#### PROBLEM TO SOLVE:
Quote the passage of the acting class blog post between "26 January 2012" and "hit one note.", inclusive.
==== EXTRACTED TEXT ====
26 January 2012
20 January 2012
16 Horesepower: Wayfaring Stranger
David Eugene Edwards sings.
Almost better than Burl Ives.
Labels:
music video
I take an acting class, last scene
My scene partner and I prepped some more. I put together props and a costume, deciding to ditch my glasses and slick my hair back which makes me look thuggish, fitting the role better. A kind of nervous anticipation settled in during the day of class, surprising me. After all, the stakes were pretty low, and even a total failure wouldn't have much consequence. Still, there they were: opening night jitters.
The class itself fell into the familiar pattern: run the scene, take some notes, make some improvements. All of the actors performed better -- their best so far. Still, that simple issue of variety dogged most of the work. Before the teacher got to work on them, the scenes tended to hit one note.
Part of the reason for this flatness was that the
scenes were dead. That is, instead of living in the scene, creating
moment by moment, the actors were trying to recreate the scene -- the
one in their imagination, or the one that had worked so well in
rehearsal.
Variety's the spice
In talking this over, one fellow student put it well: I hear the scene in my head, then I try
to play that. That is, you have this ideal version, and you aim for
that. This is a mistake. The instructor was diplomatic in addressing the
issue. The direct version would be: You have to live in the circumstances of the scene, with whoever's on stage with you. You can't can a performance, you have to react and listen to what you're partner's doing. Just like real life. Even ignoring someone is a reaction.
The common prescription was to increase the stakes. Make what the
character wants matter more, or make failing to get it hurt more. Obstacles create energy.
She also had actors play the opposite -- take what you had thought was the action, and reverse it. From loud, go soft. From fast, try slow.
Our instructor pointed out that you have to be in a different place at the end of the scene than where you began. That is, if you start out happy, for example, you should end up sad -- that a scene involves a change.
If you want your partner to play something, jealousy for example, it's up to you to make her jealous. You have the responsibility of acting in a way that will provoke that in your partner.
Above all, you need to be flexible and crafty and original in pursuing your objective. Try out different tactics for getting what your character wants. Don't always go with your first choice -- maybe another, better choice is waiting, ready for you to dig it out of your imagination.
I had an example of this during my own scene. To recap, my character is trying to blow off a woman he slept with and in creating trouble for his step sister. She has some information that turns the scene around and gives her the upper hand at the end of the scene. So, in the win/lose binary scenario, he loses.
But, my objective is to win. So, even though the scene has my character failing, I have to struggle in every way I know how to put him on top. Because, that's the guy as written. He's not taking things lying down. My physical action is to stand and leave the cafe. That's not helpful, either -- it seems as if he's leaving with his tail between his legs.
==== STORED DATA ====
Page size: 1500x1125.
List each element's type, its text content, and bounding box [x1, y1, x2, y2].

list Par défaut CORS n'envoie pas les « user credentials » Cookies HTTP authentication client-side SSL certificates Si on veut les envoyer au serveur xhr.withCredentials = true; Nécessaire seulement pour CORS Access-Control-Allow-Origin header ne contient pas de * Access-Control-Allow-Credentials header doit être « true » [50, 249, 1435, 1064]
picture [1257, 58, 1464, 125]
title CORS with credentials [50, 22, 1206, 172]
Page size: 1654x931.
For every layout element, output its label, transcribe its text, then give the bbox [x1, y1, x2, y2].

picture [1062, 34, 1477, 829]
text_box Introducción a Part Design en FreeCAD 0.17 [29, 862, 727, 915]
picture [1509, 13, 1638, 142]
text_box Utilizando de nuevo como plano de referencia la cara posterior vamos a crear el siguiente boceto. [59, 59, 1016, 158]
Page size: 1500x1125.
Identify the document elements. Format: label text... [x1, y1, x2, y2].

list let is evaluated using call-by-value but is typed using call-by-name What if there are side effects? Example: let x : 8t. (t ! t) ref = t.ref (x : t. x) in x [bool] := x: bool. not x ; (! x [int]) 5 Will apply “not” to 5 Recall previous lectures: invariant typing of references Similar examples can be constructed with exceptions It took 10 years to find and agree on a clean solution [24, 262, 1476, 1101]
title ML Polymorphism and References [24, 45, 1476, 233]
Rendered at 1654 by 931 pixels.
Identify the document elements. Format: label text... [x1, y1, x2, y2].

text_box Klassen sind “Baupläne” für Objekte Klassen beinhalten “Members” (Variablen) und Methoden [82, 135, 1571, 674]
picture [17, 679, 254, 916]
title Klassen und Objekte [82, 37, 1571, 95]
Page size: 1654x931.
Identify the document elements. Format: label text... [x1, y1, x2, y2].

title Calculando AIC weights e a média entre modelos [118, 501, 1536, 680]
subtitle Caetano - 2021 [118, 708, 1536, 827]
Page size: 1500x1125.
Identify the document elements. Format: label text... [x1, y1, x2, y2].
====
#### EXPECTED ANSWER:
26 January 2012
20 January 2012
16 Horesepower: Wayfaring Stranger
David Eugene Edwards sings.
Almost better than Burl Ives.
Labels:
music video
I take an acting class, last scene
My scene partner and I prepped some more. I put together props and a costume, deciding to ditch my glasses and slick my hair back which makes me look thuggish, fitting the role better. A kind of nervous anticipation settled in during the day of class, surprising me. After all, the stakes were pretty low, and even a total failure wouldn't have much consequence. Still, there they were: opening night jitters.
The class itself fell into the familiar pattern: run the scene, take some notes, make some improvements. All of the actors performed better -- their best so far. Still, that simple issue of variety dogged most of the work. Before the teacher got to work on them, the scenes tended to hit one note.